§ **INFORMATION PROVIDED**:
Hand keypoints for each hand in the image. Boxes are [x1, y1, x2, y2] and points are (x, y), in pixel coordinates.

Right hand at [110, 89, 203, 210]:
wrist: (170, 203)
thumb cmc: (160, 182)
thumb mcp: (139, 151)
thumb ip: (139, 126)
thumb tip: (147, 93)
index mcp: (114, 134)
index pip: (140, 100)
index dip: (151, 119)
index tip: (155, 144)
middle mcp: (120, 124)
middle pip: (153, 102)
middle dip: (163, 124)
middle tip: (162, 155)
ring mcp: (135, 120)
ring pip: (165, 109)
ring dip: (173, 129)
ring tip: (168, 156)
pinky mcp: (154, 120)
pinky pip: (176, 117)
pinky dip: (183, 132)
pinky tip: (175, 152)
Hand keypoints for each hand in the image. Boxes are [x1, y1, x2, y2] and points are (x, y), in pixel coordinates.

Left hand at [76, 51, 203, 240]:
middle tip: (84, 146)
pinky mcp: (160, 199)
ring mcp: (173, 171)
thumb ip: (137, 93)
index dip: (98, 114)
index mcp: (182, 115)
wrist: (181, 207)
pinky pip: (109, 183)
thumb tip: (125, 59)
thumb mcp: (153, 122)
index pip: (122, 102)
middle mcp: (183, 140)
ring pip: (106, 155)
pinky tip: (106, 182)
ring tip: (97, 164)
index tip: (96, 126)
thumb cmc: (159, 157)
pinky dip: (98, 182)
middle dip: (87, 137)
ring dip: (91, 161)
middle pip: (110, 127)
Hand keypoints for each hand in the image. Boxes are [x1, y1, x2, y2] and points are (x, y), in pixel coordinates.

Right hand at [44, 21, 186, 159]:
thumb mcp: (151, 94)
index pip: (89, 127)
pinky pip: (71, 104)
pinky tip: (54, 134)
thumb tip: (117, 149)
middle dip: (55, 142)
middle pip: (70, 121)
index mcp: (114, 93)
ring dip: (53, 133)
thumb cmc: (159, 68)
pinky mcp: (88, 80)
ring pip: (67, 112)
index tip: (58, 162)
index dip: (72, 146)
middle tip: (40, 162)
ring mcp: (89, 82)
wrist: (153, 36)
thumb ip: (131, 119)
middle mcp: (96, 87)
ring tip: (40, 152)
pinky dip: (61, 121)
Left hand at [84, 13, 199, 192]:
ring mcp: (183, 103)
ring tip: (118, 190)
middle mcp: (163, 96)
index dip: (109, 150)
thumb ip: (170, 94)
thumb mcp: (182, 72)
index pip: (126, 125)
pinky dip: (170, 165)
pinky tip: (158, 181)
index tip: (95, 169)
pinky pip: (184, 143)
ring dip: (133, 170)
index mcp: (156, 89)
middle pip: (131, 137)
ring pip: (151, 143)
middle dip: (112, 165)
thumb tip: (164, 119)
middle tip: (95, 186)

§ **PROBLEM DETAILS**:
Copy each line from the data that features the string "hand".

§ **TASK ANSWER**:
Hand keypoints for each hand in the image. Boxes are [x1, y1, x2, y2] and points are (x, y), in pixel coordinates.
Right hand at [110, 89, 203, 210]:
Hand keypoints for each hand in the image. Boxes are [x1, y1, x2, y2] and points are (x, y), in pixel coordinates.
Left hand at [76, 51, 203, 240]:
Hand keypoints for each hand in the image. Boxes are [x1, y1, x2, y2] and points are (x, y), in pixel coordinates.
Right hand at [44, 21, 186, 159]:
Left hand at [84, 13, 199, 192]:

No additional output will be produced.